Life Moves Pretty Fast Around Here

If you’ve visited New York or moved here from somewhere else, like I did many years ago, it might seem like things move fast. Indeed, the pace of a big city can seem blinding compared to a small town or country village. When I first moved here, time seemed to pass a lot quicker in New York than it did, where I lived before, in sleepy Santa Barbara, California.

While the frenzy of city life might have something to do with that, I’ve always wondered whether there was an astrological or geological reason that time “felt” faster here, even on days I didn’t leave my apartment. Could it be that being farther north, at a higher latitude, made time pass more quickly?

Seth Kadish, an Oregon-based geologist, has made a simple formula for determining how fast you are rotating around the earth’s axis.

cos (latitude) × 1040 = tangential speed in mph

At the poles, you are basically standing in place, not really rotating at all. But at the equator, Kadish determined, you are whipping around the earth at 1,040 miles per hour, hence why the above formula uses a constant of 1040 mph.

Seth Kadishs Tangential Speed of Earths Surface Due to Rotational Motion

Is this why time seemed to move faster in New York than it did in Santa Barbara?

Location Latitude Rotational Speed Time to rotate 6,000 miles
Santa Barbara 34.417° 857.95 mph 6h 59m 31s
New York 40.783° 787.47 mph 7h 37m 8s

Time may have seemed faster because I experienced time, not as a velocity, but as a distance. For example, in Santa Barbara, it would take me just under seven hours to “travel” 6,000 miles around the earth’s axis. If I woke up at 9:00 AM, it would be about 4:00 PM when I “travelled” that distance at 34° N latitude. In New York, however, traveling that same distance would take more time. Assuming the same 9:00 AM wake-up time, it would be 4:37 PM, closer to 5:00 PM, by the time I travelled that same distance at 40° N latitude. In other words, it would feel like I“lost” 37 minutes. No wonder I’m often late.

To experience time differently due to latitude, you probably need to travel pretty far. That would require traveling by airplane. But then jet lag, traveling across time zones, could disrupt your sense of time anyway. Traveling for a few days, such as leisure or business trip, is also quite disruptive to how you experience time because you’re on a different schedule, often more hectic, than what you’re accustomed.
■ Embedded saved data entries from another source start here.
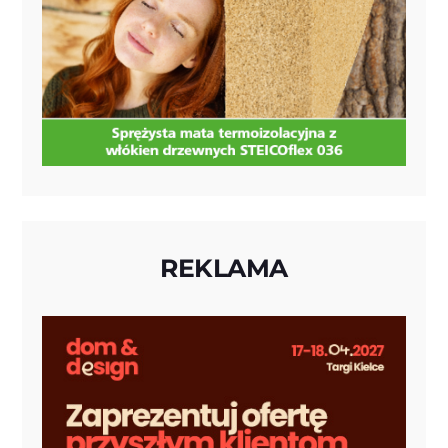
REKLAMA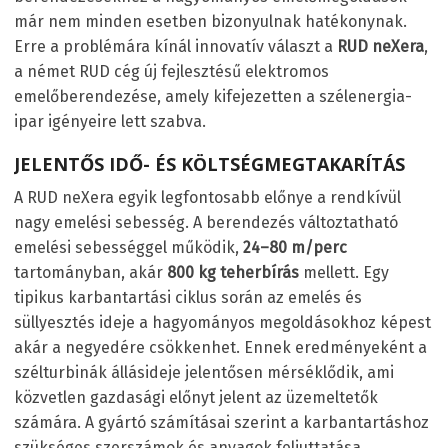
már nem minden esetben bizonyulnak hatékonynak.
Erre a problémára kínál innovatív választ a
RUD neXera
,
a német RUD cég új fejlesztésű elektromos
emelőberendezése, amely kifejezetten a szélenergia-
ipar igényeire lett szabva.
JELENTŐS IDŐ- ÉS KÖLTSÉGMEGTAKARÍTÁS
A RUD neXera egyik legfontosabb előnye a rendkívül
nagy emelési sebesség. A berendezés változtatható
emelési sebességgel működik,
24–80 m/perc
tartományban, akár
800 kg teherbírás
mellett. Egy
tipikus karbantartási ciklus során az emelés és
süllyesztés ideje a hagyományos megoldásokhoz képest
akár a negyedére csökkenhet. Ennek eredményeként a
szélturbinák állásideje jelentősen mérséklődik, ami
közvetlen gazdasági előnyt jelent az üzemeltetők
számára. A gyártó számításai szerint a karbantartáshoz
szükséges szerszámok és anyagok feljuttatása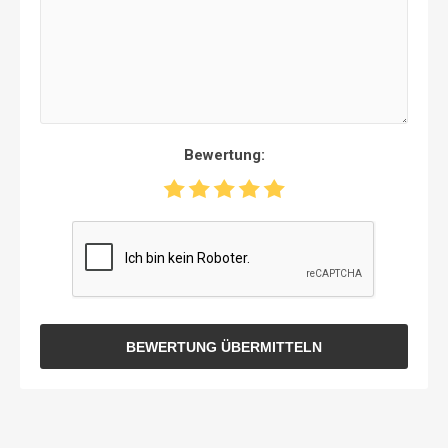
Bewertung:
BEWERTUNG ÜBERMITTELN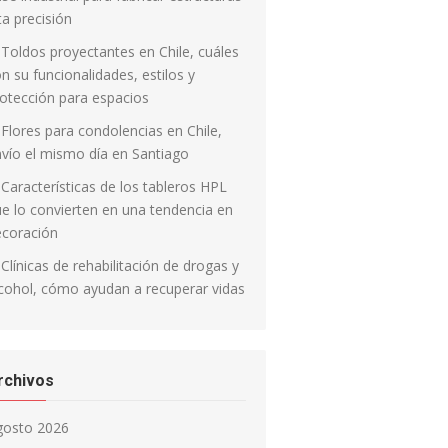
ta precisión
Toldos proyectantes en Chile, cuáles
n su funcionalidades, estilos y
otección para espacios
Flores para condolencias en Chile,
vío el mismo día en Santiago
Características de los tableros HPL
e lo convierten en una tendencia en
ecoración
Clínicas de rehabilitación de drogas y
cohol, cómo ayudan a recuperar vidas
rchivos
gosto 2026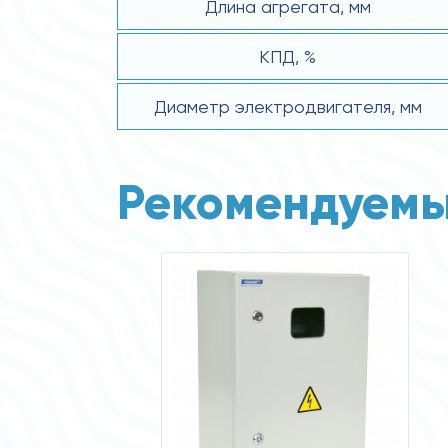
Длина агрегата, мм
КПД, %
Диаметр электродвигателя, мм
Рекомендуемы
To really get this effect, you probably need to be settled in one place having just left some other place. That probably only happens when you’re relocated across a “tall” country like the US, Mexico, Brazil, Argentina, Chile, India, or China or between countries at different latitudes, such as UK to India.

Until I saw Kadish’s post, this was all speculation. I didn’t have to scientific tools to approach this problem. But his using basic trigonometry, tools I haven’t used in a long time, compelled to outline my theory here.